» **WHAT IS NEEDED**: Please reproduce the records below exactly, omitting any pictures they contain.

::::::::::

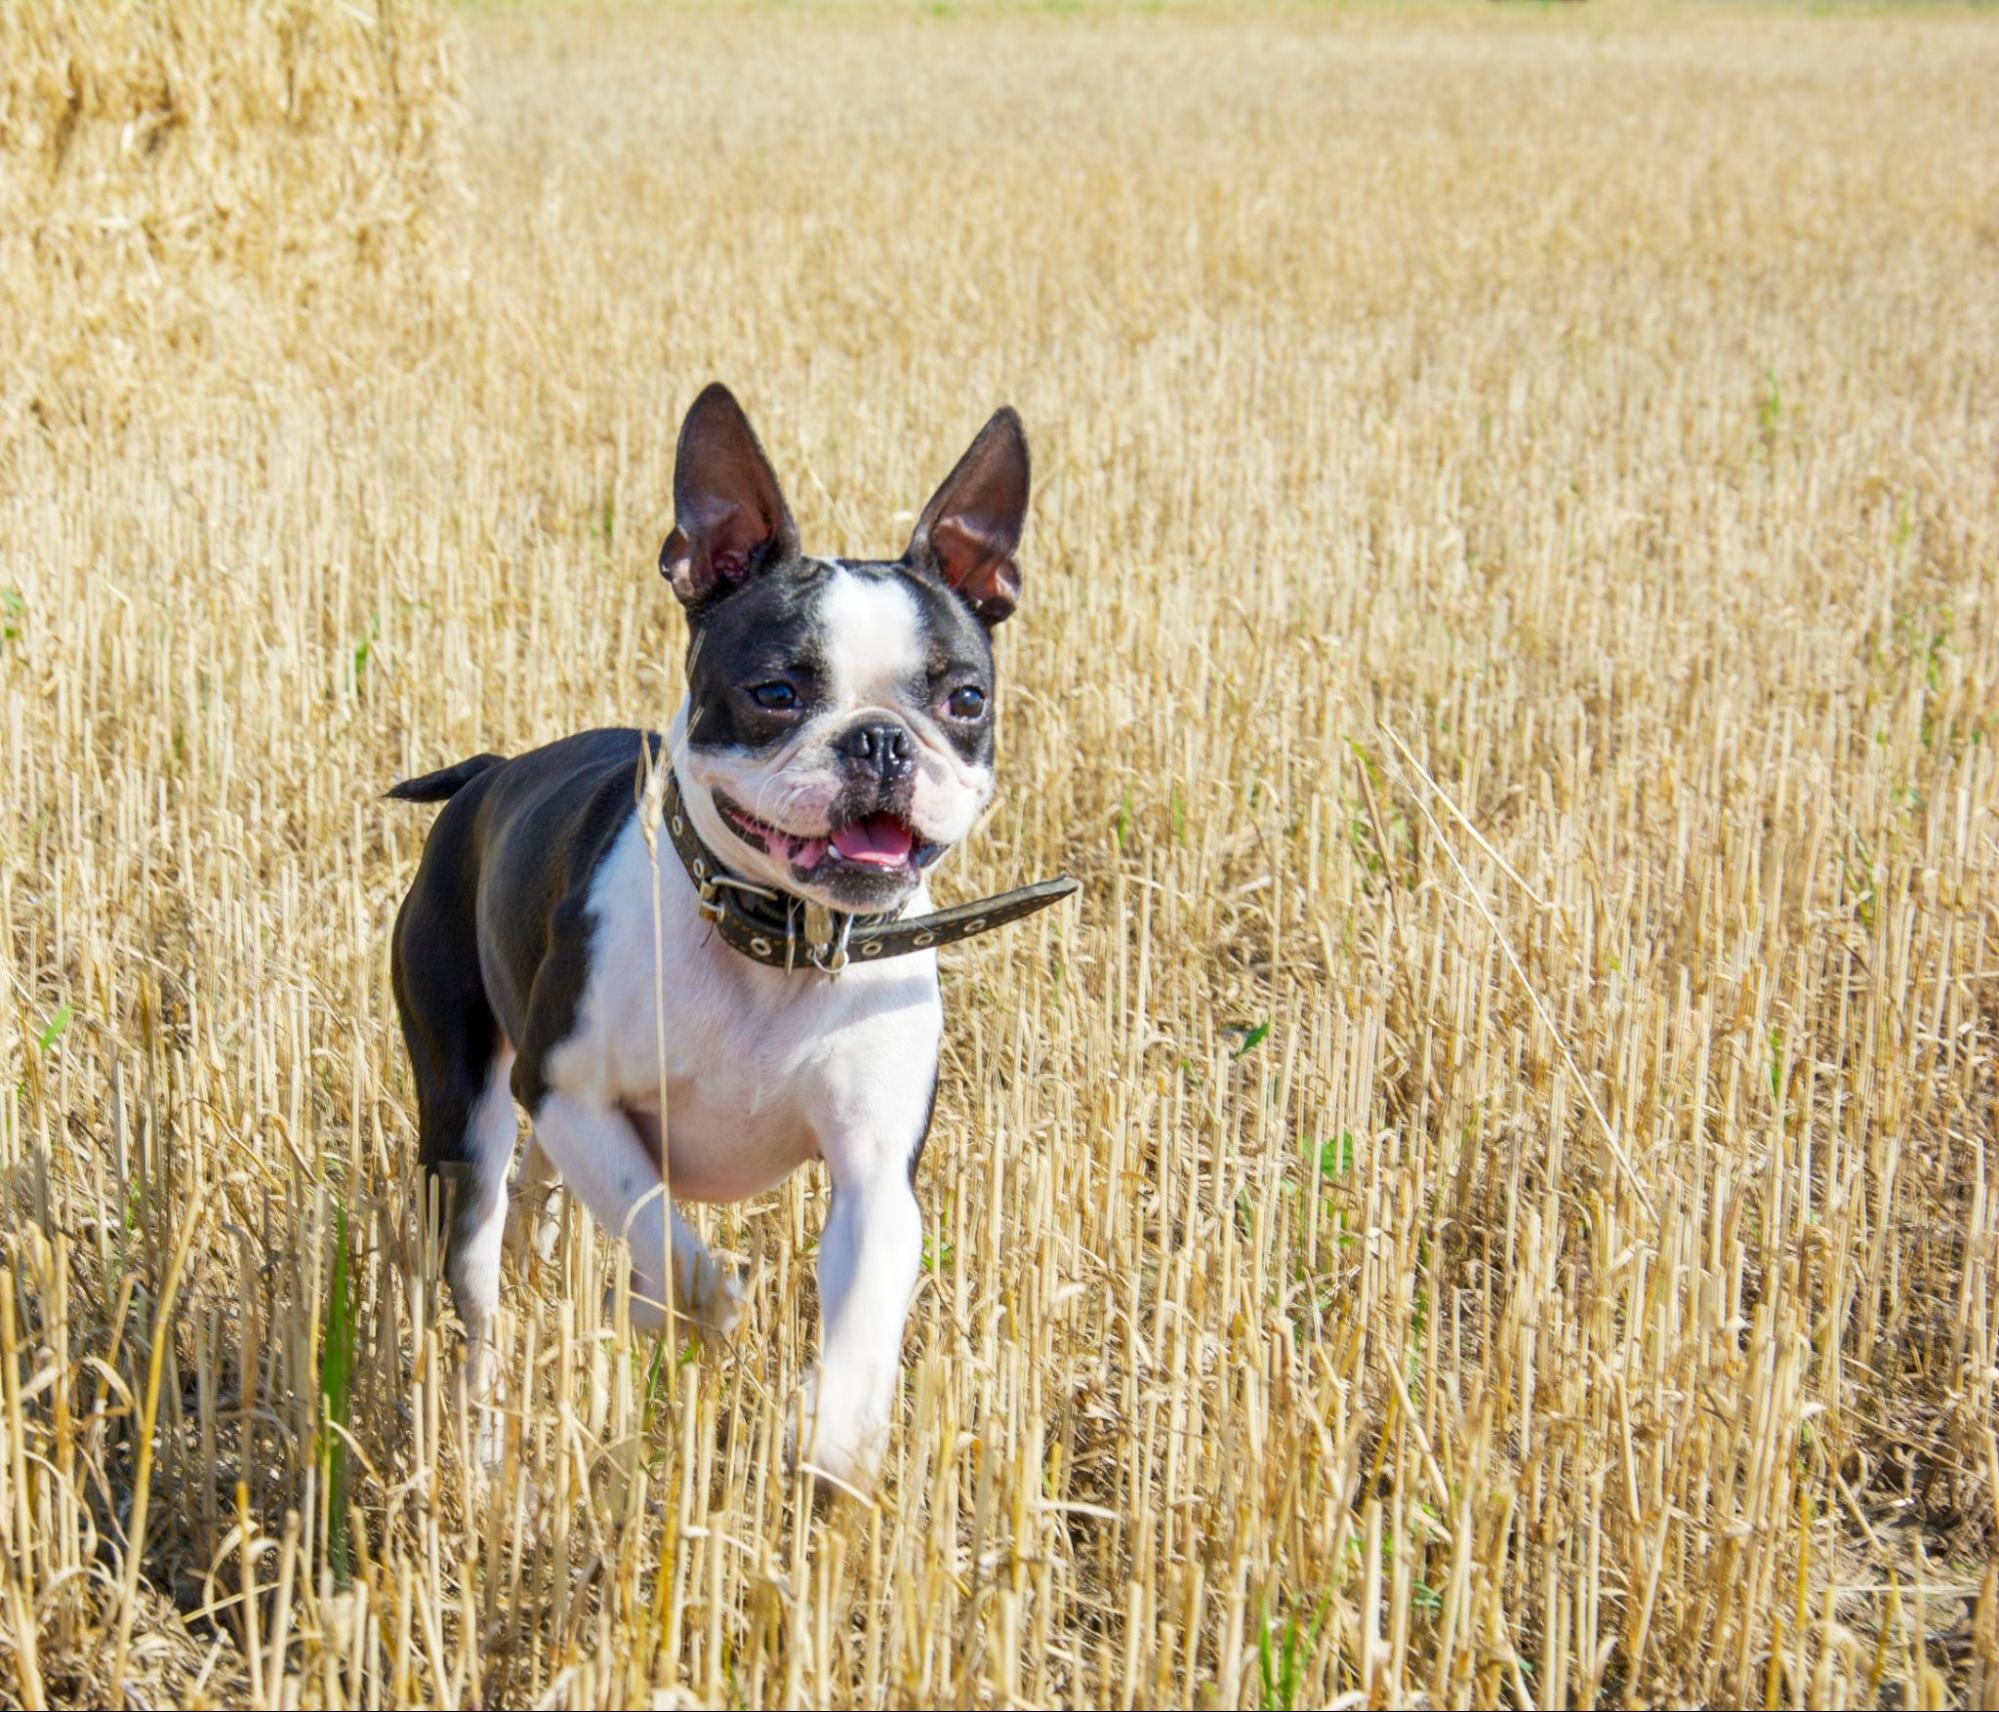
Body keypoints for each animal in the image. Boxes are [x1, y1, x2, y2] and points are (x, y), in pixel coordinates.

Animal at [393, 382, 1079, 1488]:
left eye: (965, 699)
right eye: (775, 693)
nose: (879, 741)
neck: (780, 945)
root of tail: (490, 774)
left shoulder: (876, 1173)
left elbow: (863, 1313)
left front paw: (833, 1439)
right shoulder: (570, 1088)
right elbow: (663, 1237)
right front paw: (703, 1304)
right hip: (464, 1109)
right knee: (478, 1281)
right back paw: (488, 1440)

::::::::::

» **ANSWER TO THE EXERCISE**:
Body keypoints for each animal in the image. Boxes are [x1, y1, x2, y2] and points are (x, y), in pixel coordinates.

Animal at [393, 382, 1079, 1488]:
left eye: (965, 699)
right eye: (775, 693)
nose: (879, 741)
neck: (780, 945)
root of tail: (490, 774)
left shoulder: (876, 1173)
left elbow: (863, 1313)
left front paw: (833, 1439)
right shoulder: (570, 1088)
right elbow: (663, 1237)
right front paw: (703, 1304)
right hip: (464, 1109)
right knee: (478, 1281)
right back paw: (488, 1440)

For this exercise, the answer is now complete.